2 May, 2024

A Time for Remembering

by | 11 April, 2007 | 0 comments

By Mark A. Taylor

I smiled when I read the e mail from Victor Knowles. He couldn’t resist commenting on Standard Publishing’s office move after he received our March 18 issue with the announcement of our new address. “I can’t even count the times I’ve addressed letters to 8121 Hamilton Avenue,” he wrote. “You could wake me at 3 a.m. during a typhoon in India and I could instantly give you 8121 Hamilton Ave., if anyone asked!”

By the time you see this issue, we will have settled into our new surroundings after closing the doors at Hamilton Avenue for the last time March 16. But I’m writing this column during our last week at the old address.

It’s a time for remembering.

I remember taking a tour of this building as a Bible college student sometime around 1971 or 1972. I strained to get a glimpse of the editor and his office where The Lookout was produced. A few years later when I was that editor, it seemed to me like a dream too good to be true.

Today I’m sitting close to the spot where I was first interviewed to serve here as an intern during graduate school. And one of the battleship gray desks where I sat during that first assignment is among the pile of discards sold at auction a few weeks ago.

“This is our last Monday here,” Debby Eichenberger said to me in the lunchroom this week. She began here one year after I did, almost 30 years ago. Now she serves as the president’s assistant. We mused on all the days and nights we’ve driven up the entrance to our plant adjacent to Mount Healthy Christian Home.

Of course, the most important memories surround what we produced inside this building. It was decades ago, but I can still see John Carter and Marjorie Reeves bent over a large piece of original Bible art with an open Bible beside them.
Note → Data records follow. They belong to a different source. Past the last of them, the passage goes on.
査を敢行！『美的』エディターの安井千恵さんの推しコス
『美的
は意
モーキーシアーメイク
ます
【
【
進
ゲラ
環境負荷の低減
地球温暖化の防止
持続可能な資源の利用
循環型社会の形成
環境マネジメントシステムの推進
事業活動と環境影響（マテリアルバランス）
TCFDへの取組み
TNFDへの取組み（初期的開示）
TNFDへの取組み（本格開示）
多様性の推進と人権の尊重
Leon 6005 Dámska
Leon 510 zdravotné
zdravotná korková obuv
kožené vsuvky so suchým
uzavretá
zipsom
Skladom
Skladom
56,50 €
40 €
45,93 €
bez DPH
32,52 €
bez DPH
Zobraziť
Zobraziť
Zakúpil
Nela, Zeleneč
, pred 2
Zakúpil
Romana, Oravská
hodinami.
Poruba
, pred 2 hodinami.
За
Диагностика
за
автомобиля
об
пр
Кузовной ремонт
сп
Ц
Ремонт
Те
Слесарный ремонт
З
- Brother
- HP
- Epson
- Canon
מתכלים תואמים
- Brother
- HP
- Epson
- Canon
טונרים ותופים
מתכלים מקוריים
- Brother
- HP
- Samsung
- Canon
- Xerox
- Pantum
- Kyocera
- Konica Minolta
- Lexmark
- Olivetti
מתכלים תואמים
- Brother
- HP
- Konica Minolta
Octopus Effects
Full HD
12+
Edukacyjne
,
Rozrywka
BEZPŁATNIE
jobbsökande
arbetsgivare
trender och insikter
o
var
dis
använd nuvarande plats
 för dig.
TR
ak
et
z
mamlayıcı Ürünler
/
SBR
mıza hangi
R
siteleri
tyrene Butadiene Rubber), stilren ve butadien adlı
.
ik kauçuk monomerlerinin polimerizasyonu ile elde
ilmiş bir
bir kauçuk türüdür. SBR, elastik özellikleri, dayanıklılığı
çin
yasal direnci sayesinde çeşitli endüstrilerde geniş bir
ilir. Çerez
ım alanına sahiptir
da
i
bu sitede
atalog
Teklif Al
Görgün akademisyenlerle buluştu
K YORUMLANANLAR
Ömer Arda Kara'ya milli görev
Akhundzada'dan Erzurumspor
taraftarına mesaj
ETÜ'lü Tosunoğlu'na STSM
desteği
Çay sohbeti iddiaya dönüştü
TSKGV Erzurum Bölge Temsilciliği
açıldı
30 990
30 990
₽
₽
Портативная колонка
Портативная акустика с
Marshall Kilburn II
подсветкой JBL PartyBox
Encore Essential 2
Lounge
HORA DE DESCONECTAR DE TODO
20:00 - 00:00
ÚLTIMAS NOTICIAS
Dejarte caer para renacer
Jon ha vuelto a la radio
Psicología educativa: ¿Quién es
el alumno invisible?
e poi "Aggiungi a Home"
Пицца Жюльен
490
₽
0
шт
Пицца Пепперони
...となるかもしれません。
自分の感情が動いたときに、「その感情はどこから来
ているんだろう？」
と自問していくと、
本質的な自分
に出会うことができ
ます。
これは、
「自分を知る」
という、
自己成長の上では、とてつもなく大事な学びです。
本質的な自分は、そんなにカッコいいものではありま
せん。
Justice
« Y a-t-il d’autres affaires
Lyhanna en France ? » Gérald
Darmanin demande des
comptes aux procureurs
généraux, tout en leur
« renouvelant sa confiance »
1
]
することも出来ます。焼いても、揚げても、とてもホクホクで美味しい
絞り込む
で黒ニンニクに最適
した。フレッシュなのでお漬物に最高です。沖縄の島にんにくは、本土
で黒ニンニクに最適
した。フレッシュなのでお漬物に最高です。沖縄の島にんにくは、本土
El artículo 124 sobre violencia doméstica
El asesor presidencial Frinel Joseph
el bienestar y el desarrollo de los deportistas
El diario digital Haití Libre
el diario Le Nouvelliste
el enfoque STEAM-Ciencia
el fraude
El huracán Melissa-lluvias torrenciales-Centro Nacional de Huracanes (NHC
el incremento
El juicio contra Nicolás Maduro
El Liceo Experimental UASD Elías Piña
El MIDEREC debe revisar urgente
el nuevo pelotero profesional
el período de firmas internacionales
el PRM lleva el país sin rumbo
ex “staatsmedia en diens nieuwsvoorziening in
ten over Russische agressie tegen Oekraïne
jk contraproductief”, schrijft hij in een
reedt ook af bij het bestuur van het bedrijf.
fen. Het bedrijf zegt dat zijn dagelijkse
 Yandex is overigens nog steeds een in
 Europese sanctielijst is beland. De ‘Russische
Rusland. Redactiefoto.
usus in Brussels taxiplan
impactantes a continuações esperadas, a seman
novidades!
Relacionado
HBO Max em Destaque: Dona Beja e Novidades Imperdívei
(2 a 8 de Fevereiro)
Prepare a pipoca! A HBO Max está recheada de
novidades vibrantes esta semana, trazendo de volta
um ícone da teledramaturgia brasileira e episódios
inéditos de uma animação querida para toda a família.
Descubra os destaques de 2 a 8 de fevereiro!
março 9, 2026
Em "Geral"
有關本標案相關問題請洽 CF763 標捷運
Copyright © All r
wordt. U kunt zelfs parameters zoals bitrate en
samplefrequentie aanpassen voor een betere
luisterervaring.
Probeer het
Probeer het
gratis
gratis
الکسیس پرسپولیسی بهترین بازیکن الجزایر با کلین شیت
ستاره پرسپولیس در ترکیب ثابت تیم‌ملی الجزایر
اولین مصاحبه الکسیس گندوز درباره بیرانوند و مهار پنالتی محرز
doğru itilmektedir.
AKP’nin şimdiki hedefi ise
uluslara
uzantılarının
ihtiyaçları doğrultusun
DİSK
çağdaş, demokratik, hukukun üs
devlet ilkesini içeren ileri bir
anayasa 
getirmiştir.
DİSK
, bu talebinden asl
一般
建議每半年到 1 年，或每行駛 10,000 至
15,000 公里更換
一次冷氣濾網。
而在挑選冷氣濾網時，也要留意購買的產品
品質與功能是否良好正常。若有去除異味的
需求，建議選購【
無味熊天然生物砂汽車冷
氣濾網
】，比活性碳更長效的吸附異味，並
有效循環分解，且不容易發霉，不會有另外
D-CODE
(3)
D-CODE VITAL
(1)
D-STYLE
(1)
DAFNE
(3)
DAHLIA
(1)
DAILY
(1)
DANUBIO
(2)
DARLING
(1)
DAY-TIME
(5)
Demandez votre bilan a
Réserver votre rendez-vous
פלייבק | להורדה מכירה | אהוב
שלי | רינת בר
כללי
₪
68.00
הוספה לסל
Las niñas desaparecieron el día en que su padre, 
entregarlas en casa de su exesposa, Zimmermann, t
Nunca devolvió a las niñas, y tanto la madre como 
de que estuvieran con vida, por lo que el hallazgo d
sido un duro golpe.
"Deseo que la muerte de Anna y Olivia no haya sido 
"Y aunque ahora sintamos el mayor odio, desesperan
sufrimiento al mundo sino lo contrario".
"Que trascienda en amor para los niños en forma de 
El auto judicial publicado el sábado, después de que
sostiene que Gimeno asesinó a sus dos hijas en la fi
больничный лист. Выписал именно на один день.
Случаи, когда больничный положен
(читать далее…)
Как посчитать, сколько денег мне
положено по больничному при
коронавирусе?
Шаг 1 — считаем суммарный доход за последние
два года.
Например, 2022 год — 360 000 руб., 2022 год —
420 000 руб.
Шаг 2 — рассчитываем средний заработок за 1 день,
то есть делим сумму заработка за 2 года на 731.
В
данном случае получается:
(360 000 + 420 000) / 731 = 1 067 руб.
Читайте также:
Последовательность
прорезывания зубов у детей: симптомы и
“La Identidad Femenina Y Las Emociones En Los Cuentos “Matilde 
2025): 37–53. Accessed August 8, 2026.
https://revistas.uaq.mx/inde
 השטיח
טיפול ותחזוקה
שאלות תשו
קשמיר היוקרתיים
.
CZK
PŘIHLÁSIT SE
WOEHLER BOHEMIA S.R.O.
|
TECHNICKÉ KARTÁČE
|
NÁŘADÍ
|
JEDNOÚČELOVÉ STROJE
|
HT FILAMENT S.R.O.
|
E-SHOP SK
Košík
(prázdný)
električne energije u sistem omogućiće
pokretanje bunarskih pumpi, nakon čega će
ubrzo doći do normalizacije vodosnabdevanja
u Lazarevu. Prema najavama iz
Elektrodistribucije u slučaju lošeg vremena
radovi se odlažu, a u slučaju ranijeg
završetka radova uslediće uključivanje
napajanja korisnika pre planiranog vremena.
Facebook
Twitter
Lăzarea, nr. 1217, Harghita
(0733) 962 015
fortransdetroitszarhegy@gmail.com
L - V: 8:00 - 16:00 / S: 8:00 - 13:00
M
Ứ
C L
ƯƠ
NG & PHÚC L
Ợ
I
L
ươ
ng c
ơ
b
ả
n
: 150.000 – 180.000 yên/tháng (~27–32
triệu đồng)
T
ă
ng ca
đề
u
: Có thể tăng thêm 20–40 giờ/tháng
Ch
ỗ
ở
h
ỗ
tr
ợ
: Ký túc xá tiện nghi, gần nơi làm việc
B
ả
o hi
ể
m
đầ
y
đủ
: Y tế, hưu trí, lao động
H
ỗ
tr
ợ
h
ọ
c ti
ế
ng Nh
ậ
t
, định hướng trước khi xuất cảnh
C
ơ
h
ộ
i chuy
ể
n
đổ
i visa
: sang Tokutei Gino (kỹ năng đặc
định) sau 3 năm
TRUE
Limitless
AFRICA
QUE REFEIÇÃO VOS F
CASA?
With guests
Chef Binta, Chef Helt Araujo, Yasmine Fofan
They decided the painting wasn’t true to the details in the Bible story; the illustrator would need to correct it.

Correcting is what editors do: they correct grammar; they make manuscripts the correct length for the format chosen; they talk to customers about the correct products to offer. And at Standard Publishing for the 31 years I’ve served here, and for 11 decades before that editors have worked to publish Bible teaching materials that are correct in every way: correct in doctrine, correct in educational methodology, correct for the times.

It’s great to remember that legacy. Even better to extend it from a new office in these days so full of opportunity and challenge. I’ll savor the memories as I drive away from this building for the last time and vow to create more of them in the place we’re working next.